Efficient Table Retrieval and Understanding with Multimodal Large Language Models

Efficient Table Retrieval and Understanding with Multimodal Large Language Models
Notice: This research summary and analysis were automatically generated using AI technology. For absolute accuracy, please refer to the [Original Paper Viewer] below or the Original ArXiv Source.

Tabular data is frequently captured in image form across a wide range of real-world scenarios such as financial reports, handwritten records, and document scans. These visual representations pose unique challenges for machine understanding, as they combine both structural and visual complexities. While recent advances in Multimodal Large Language Models (MLLMs) show promising results in table understanding, they typically assume the relevant table is readily available. However, a more practical scenario involves identifying and reasoning over relevant tables from large-scale collections to answer user queries. To address this gap, we propose TabRAG, a framework that enables MLLMs to answer queries over large collections of table images. Our approach first retrieves candidate tables using jointly trained visual-text foundation models, then leverages MLLMs to perform fine-grained reranking of these candidates, and finally employs MLLMs to reason over the selected tables for answer generation. Through extensive experiments on a newly constructed dataset comprising 88,161 training and 9,819 testing samples across 8 benchmarks with 48,504 unique tables, we demonstrate that our framework significantly outperforms existing methods by 7.0% in retrieval recall and 6.1% in answer accuracy, offering a practical solution for real-world table understanding tasks.


💡 Research Summary

The paper introduces TabRAG, an end‑to‑end framework that enables Multimodal Large Language Models (MLLMs) to answer user queries over massive collections of table images. The authors observe that most existing table‑understanding work assumes the target table is already provided, which is unrealistic in real‑world settings where users must locate the relevant table among thousands of scanned or rendered tables. TabRAG addresses this gap with a three‑stage pipeline: retrieval, reranking, and generation.

In the retrieval stage, a bi‑encoder architecture jointly fine‑tunes a visual encoder (hα) and a text encoder (gβ) on paired (query, table‑image) data using a contrastive loss that maximizes cosine similarity for matching pairs while pushing apart non‑matching pairs. After training, all table images in the datastore are encoded offline, and FAISS is used for fast approximate nearest‑neighbor search. Given a textual query q, its embedding gβ(q) is compared to the pre‑computed image embeddings, and the top‑n most similar tables are returned.

The reranking stage replaces simple vector similarity with a cross‑encoder MLLM (fθ). Each candidate image is concatenated with the query in a binary prompt asking “Is this image relevant to the question?” The model’s probability of outputting “True” is used to rank the candidates. Training for this stage mixes positive pairs (query + ground‑truth table) with hard negatives sampled from the top‑retrieved but irrelevant tables, optimizing a binary classification loss. This allows the system to capture fine‑grained visual‑textual cues that the bi‑encoder cannot.

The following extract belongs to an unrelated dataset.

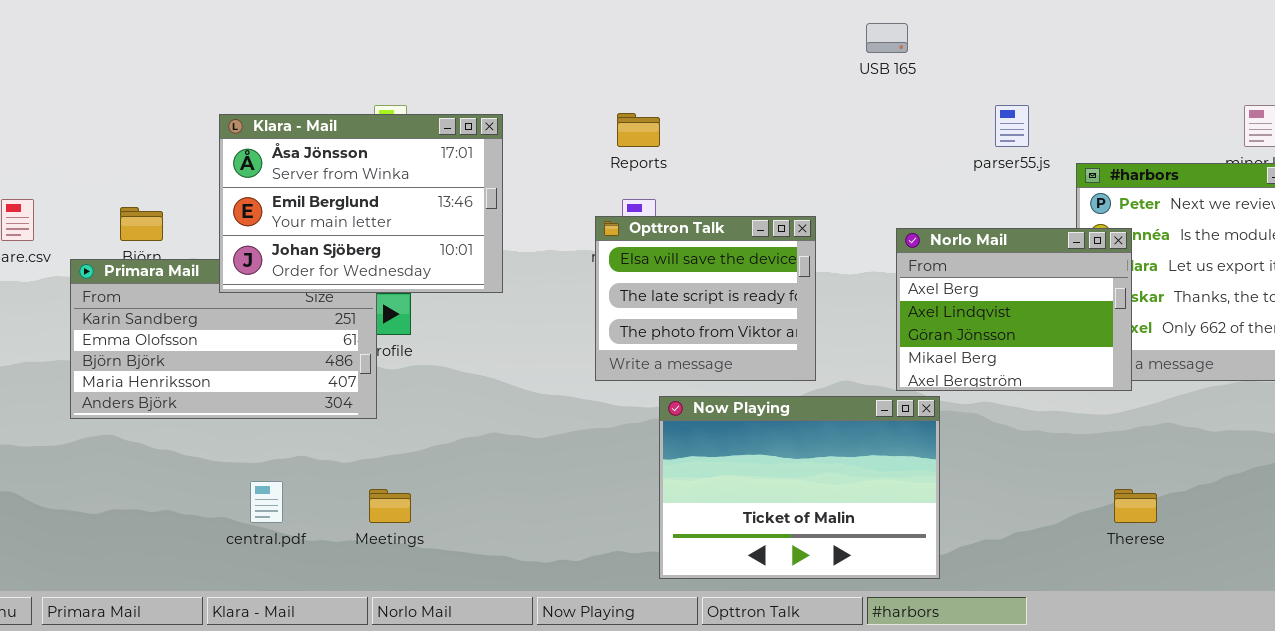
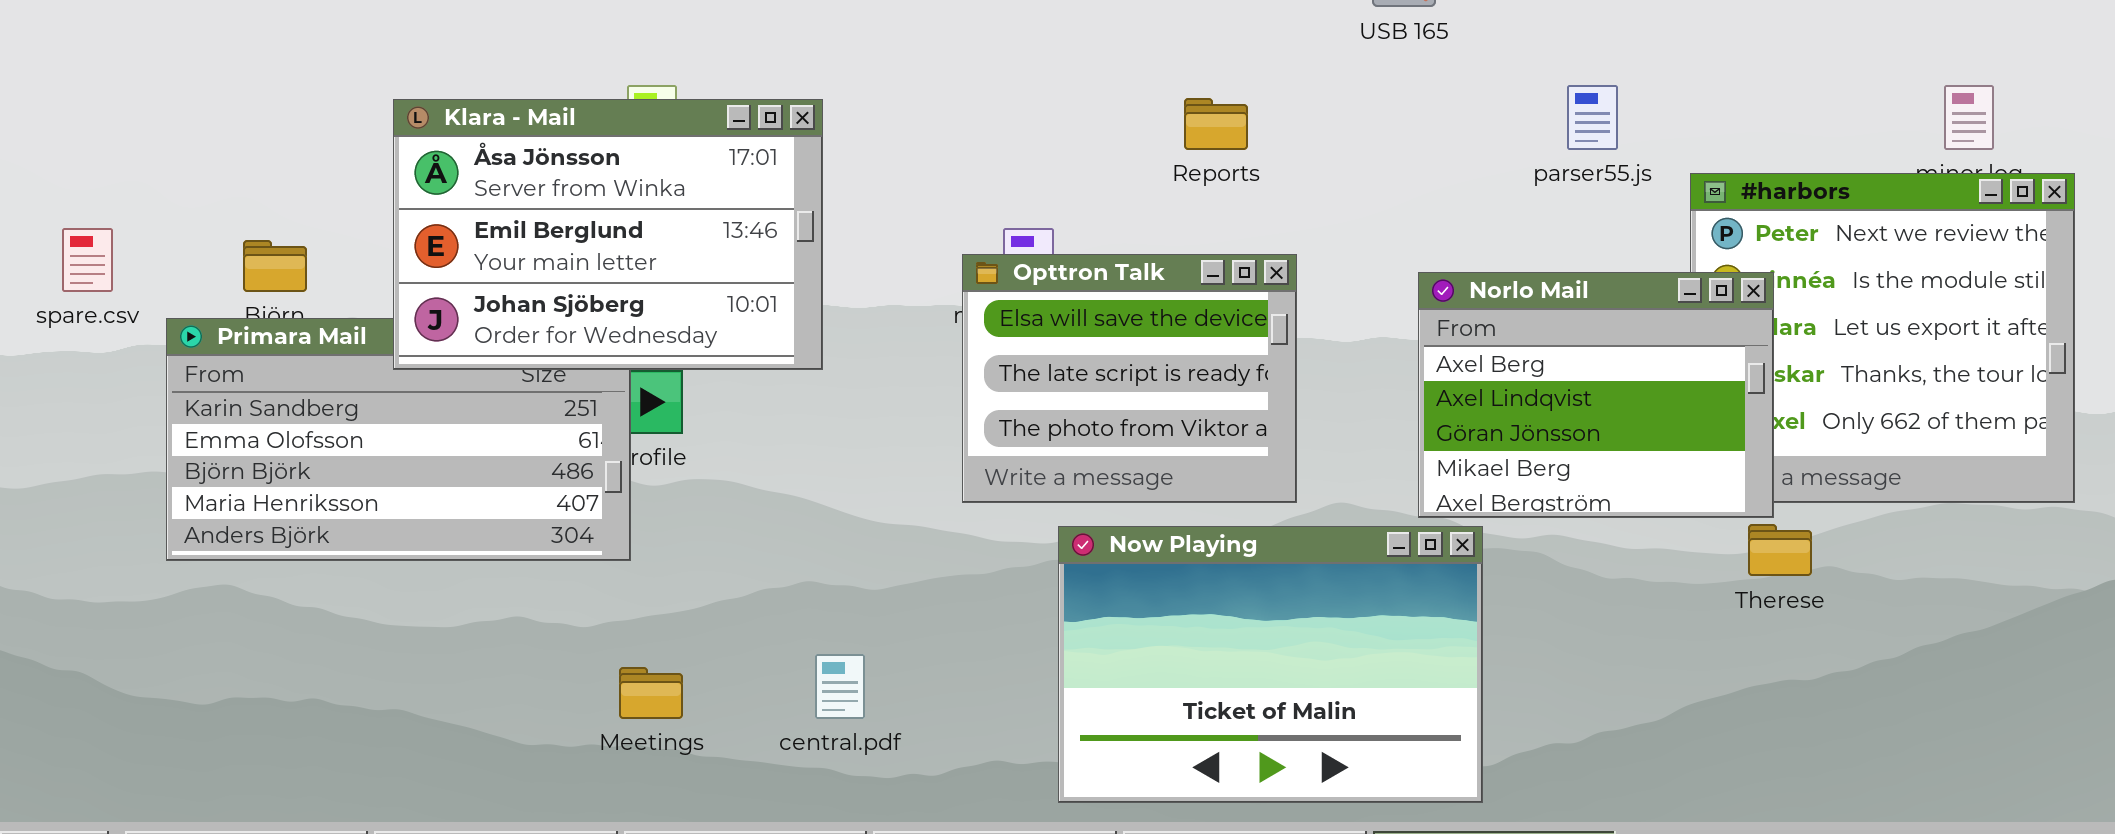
Reports: [617,113,660,147] -> [1184,98,1248,150], moved
central.pdf: [250,481,283,523] -> [815,654,865,719], moved
Therese: [1114,489,1157,523] -> [1748,524,1812,576], moved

In the generation stage, the top‑k reranked tables are fed together with the query into the same MLLM. The prompt instructs the model to produce the final answer in a structured JSON format, effectively performing retrieval‑augmented generation with multimodal context. The authors convert image embeddings into token sequences so that the LLM can attend to multiple images simultaneously.

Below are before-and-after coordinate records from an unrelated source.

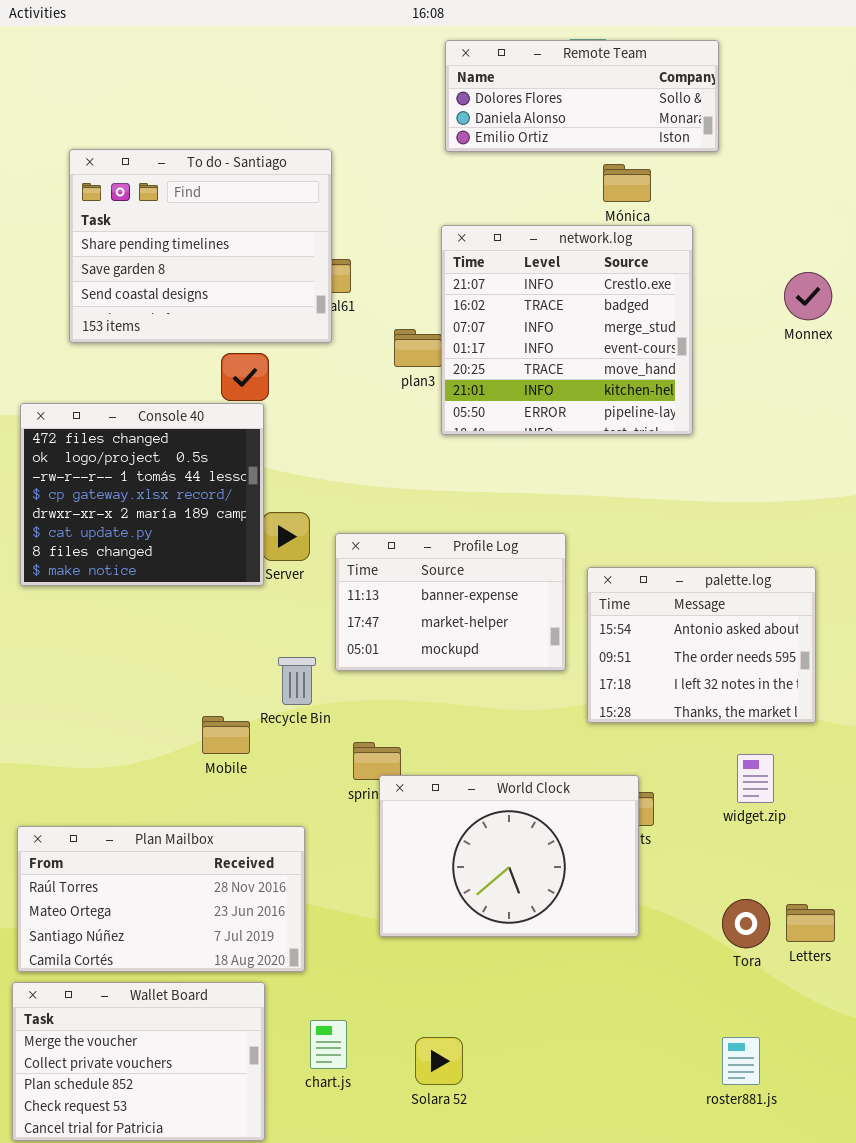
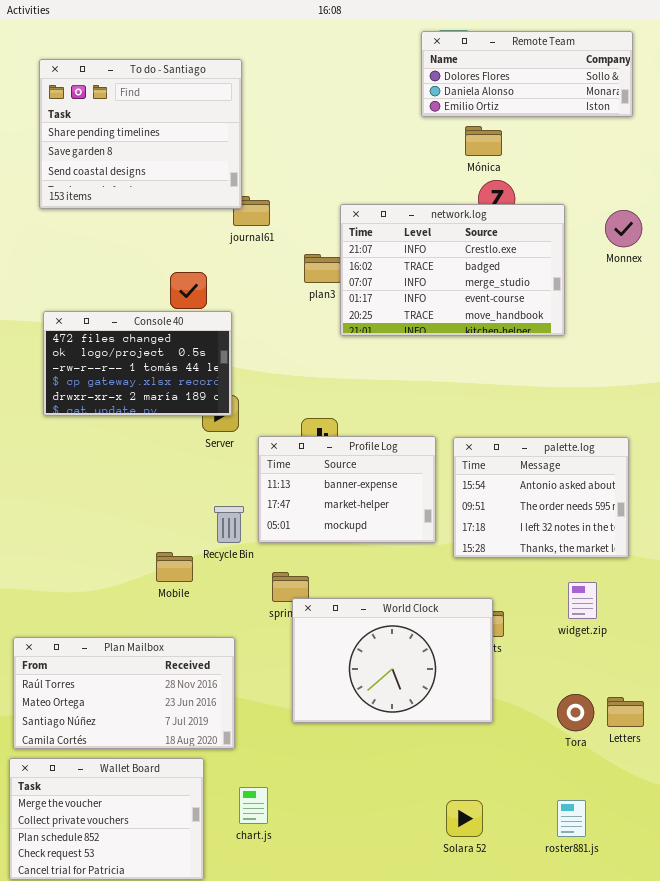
Remote Team: [445,40,719,152] -> [421,31,633,117], moved
To do - Santiago: [69,149,332,343] -> [39,59,242,209], moved
network.log: [441,225,693,435] -> [340,204,565,336], resized
Console 40: [20,403,264,586] -> [43,311,232,416], moved, resized
Profile Log: [335,533,566,671] -> [258,436,436,543], moved
Solara 52: [415,1037,463,1085] -> [446,800,483,837], moved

To evaluate TabRAG, the authors built a new multimodal dataset by converting 14 public table corpora (MMTab) into high‑quality images, then filtering queries to focus on information‑seeking questions rather than generic table operations. The final dataset contains 88,161 training and 9,819 test samples, covering 48,504 unique tables across eight domains (finance, healthcare, etc.). Experiments measure Recall@k for retrieval, accuracy for reranking, and Exact Match/F1 for final QA. TabRAG outperforms strong baselines—including BM25, DPR, and recent multimodal retrieval models—by 7.0 percentage points in recall and 6.1 points in answer accuracy. Gains are especially pronounced for tables with merged cells, colored highlights, or embedded images, where visual structure matters.

Key contributions are: (1) a jointly trained visual‑text bi‑encoder that enables fast, OCR‑free search over table images; (2) the use of an MLLM as both a fine‑grained reranker and a multimodal generator, introducing a novel “visual‑language relevance” capability; (3) the construction of a large, realistic multimodal table QA benchmark. The work demonstrates that integrating retrieval and generation within a single multimodal LLM pipeline can bridge the gap between textual queries and visual table data, offering a practical solution for real‑world applications such as financial report analysis, medical record lookup, and large‑scale document digitization.